Sosok bayi yang kita anggap lemah dan tidak mampu, sebenarnya mengajarkan banyak hal kepada kita yang sudah dewasa. Yang paling utama adalah pelajaran sebuah ketahanan mental untuk sebuah kekuatan diri tanpa terpengaruh oleh apapun dan siapapun. Coba kita lihat ketika seorang bayi belajar berdiri. Seringnya ia terjatuh, namun tak menghalangi dirinya untuk berjuang naik untuk berdiri lagi walaupun kepalanya sudah benjol-benjol karena terhantam oleh bidang yang keras ketika ia berusaha untuk berdiri.
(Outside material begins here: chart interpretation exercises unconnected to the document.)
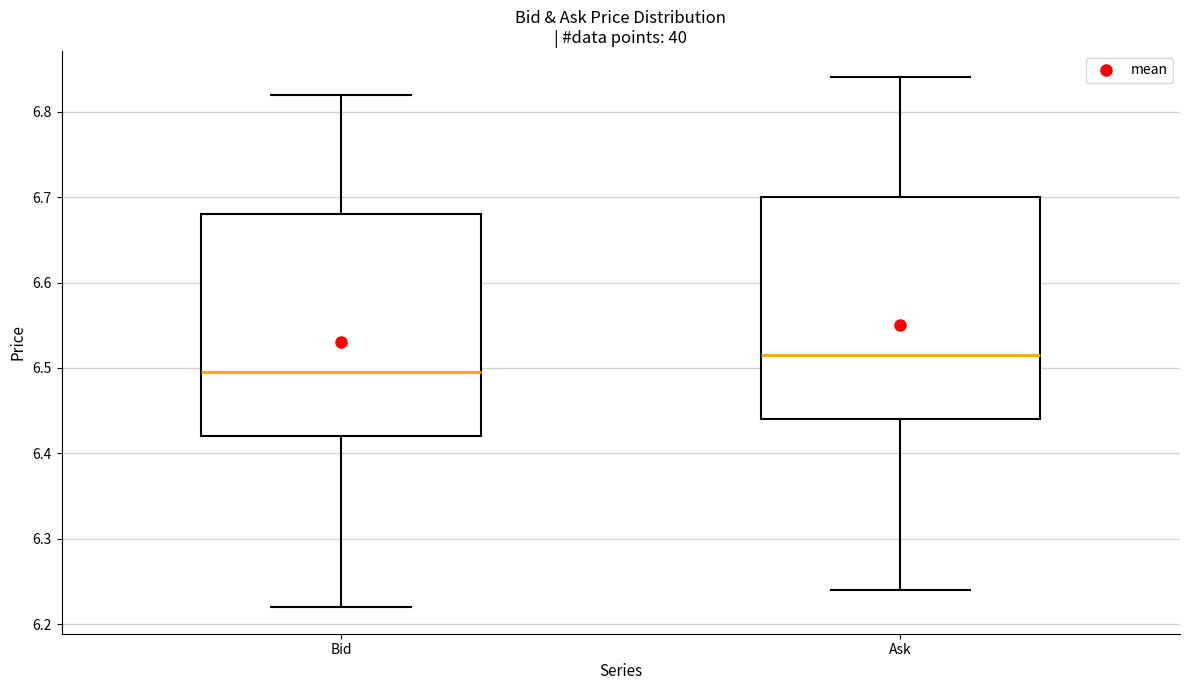

Reading left to right, transcribe this box plot: for each box, give where its median line is, the range the box spans, and where its two whiskers end, as read against the y-axis. The values are not printed on the chart, so give them approximately, as read against the axis.

Bid: median 6.50, box 6.42 to 6.68, whiskers 6.22 to 6.82
Ask: median 6.52, box 6.44 to 6.70, whiskers 6.24 to 6.84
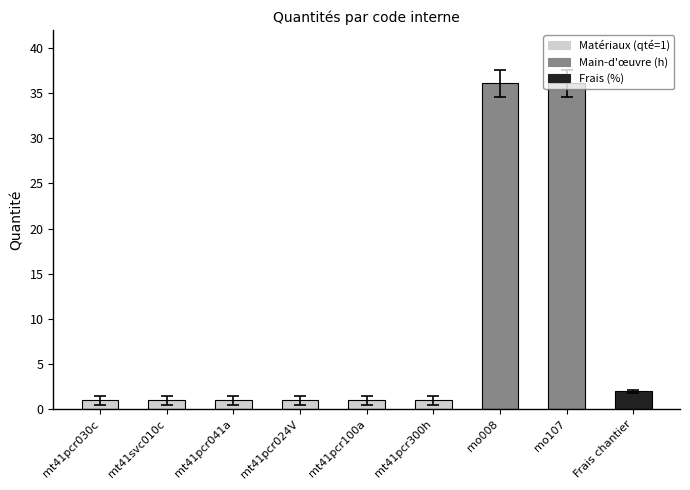

Are the bars horizontal?

No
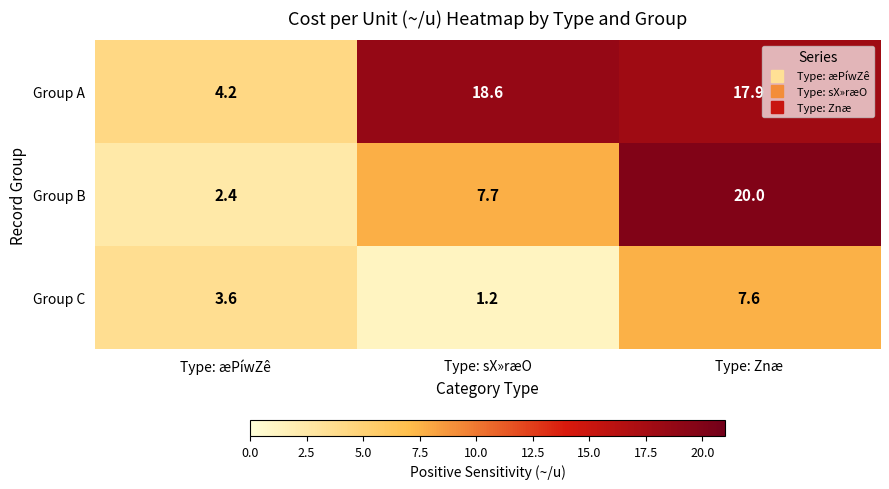

The Group B series shows 7.7 at Type: sX»ræO. True or false?

True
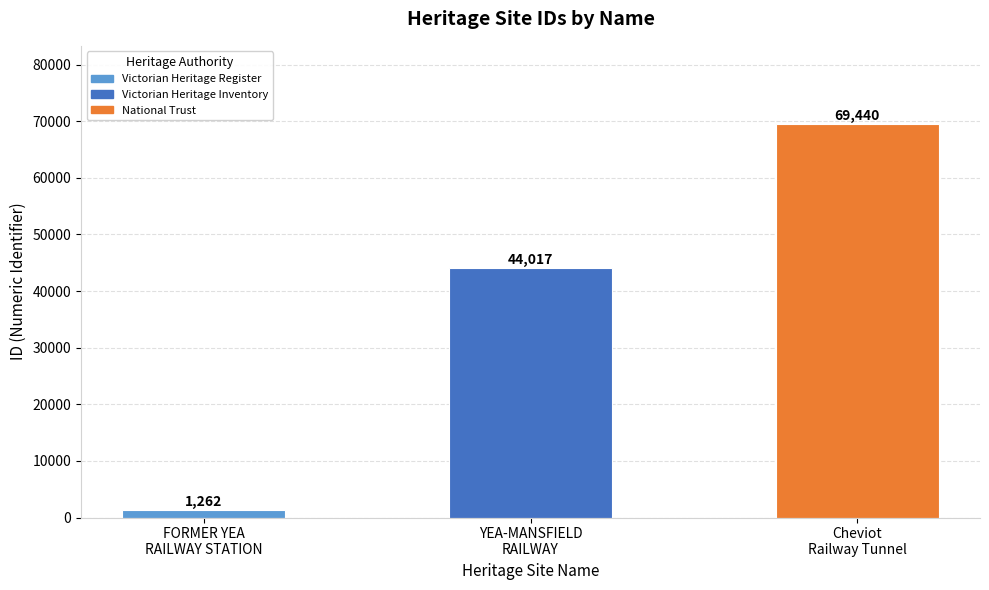

What is the maximum value shown in the chart?

69440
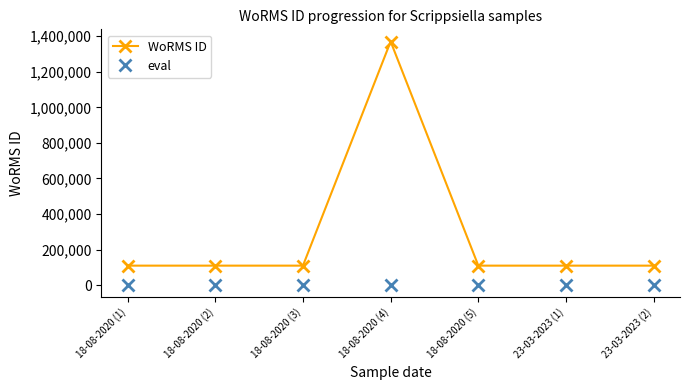

At 18-08-2020 (5), list the series in order from largest to smallest.

WoRMS ID, eval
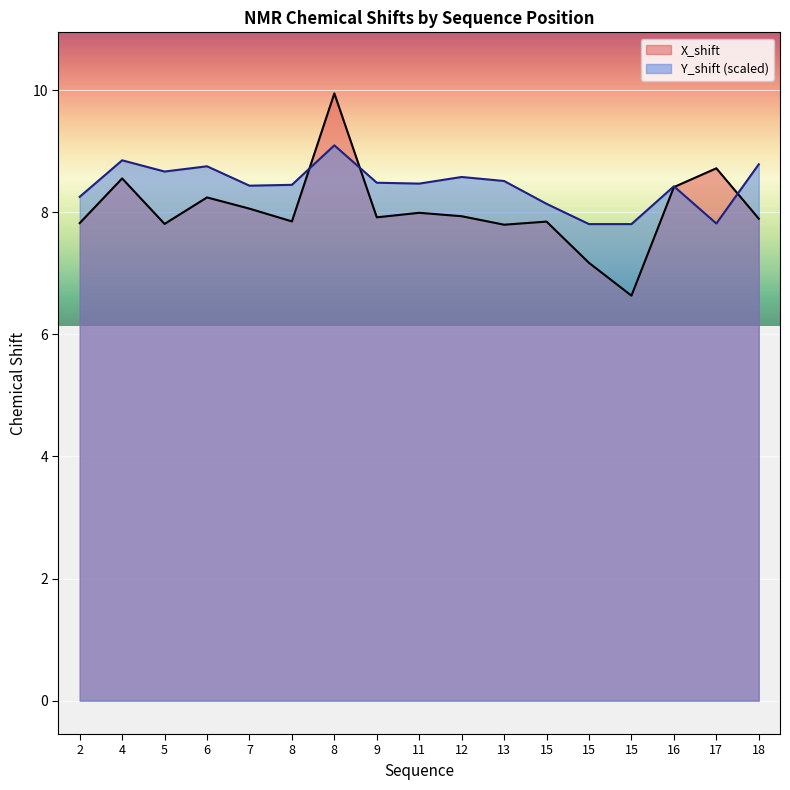

Which series has the largest range (max minus min)?

X_shift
Pada hakekatnya kita dapat mengambil makna dari momen belajar berdirinya bayi. Ia berusaha untuk menjadikan kepalanya sebagai tempat yang tertinggi dan meninggalkan posisi merangkaknya. Ia berusaha dengan kuat untuk berdiri bukan sebatas menjalankan tugasnya saja, namun untuk menjadikan dirinya sebagai manusia yang seutuhnya, manusia yang berfikir, dan manusia yang berusaha. Sungguh sangat ironis bila kita yang kini telah menjadi manusia seutuhnya yang berjalan dengan kepala di atas tapi tetap saja menggunakan cara berfikir yang rendah, cara berfikir mencakar, mencabik, menjilat dan berdesis bagaikan ular untuk mencapai hal-hal yang kita inginkan. Hal-hal yang hanya akan memenuhi dahaga sebentar saja untuk kemudian menjadi lebih dahaga lagi dan lagi, bagai orang yang kehausan karena meminum air laut.
Kita memang harus belajar tentang kekuatan diri tanpa terpengaruh oleh apapun dan siapapun dari seorang bayi. Karena dialah yang paling dekat dengan kefitrahan diri manusia. Diri yang tak pernah sakit oleh perkataan siapapun dan apapun, diri yang tak memiliki dendam dengan apapun dan siapapun. Walaupun sedetik yang lalu kita baru saja memarahinya namun ia tetap memberikan senyumannya kepada kita. Diri yang tak memiliki pretense keinginan apapun akan kehidupan. Diri yang tak berfikir tentang bagaimana orang memperlakukan dirinya akan tetapi apa yang dapat ia berikan pada semua orang. Diri yang melihat setetes kebaikan dari samudra keburukan orang lain dan mengembangkan kebaikan itu, sehingga keburukan yang dimiliki orang lain tak dilihatnya lagi.
Hanya manusia yang memiliki kemampuan kekuatan diri berjalan di muka bumi ini tanpa terpengaruh oleh apapun dan siapapun yang akan berada di atas manusia-manusia lain. Melihat segala peristiwa dan kejadian di dalam hidupnya dari tempat tertinggi. Karena dari tempat tersebut ia akan dapat membedakan mana realita yang sesunguhnya dan mana yang hanya sekedar fenomena kehidupan. Manusia yang seperti ini adalah manusia yang dikatakan sebagai manusia yang arif dan setiap perilaku dirinya adalah perilaku yang baik, perilaku yang sesuai dengan hukum dan aturan yang telah Tuhan tentukan, perilaku yang sesuai dan selaras dengan fitrah manusia.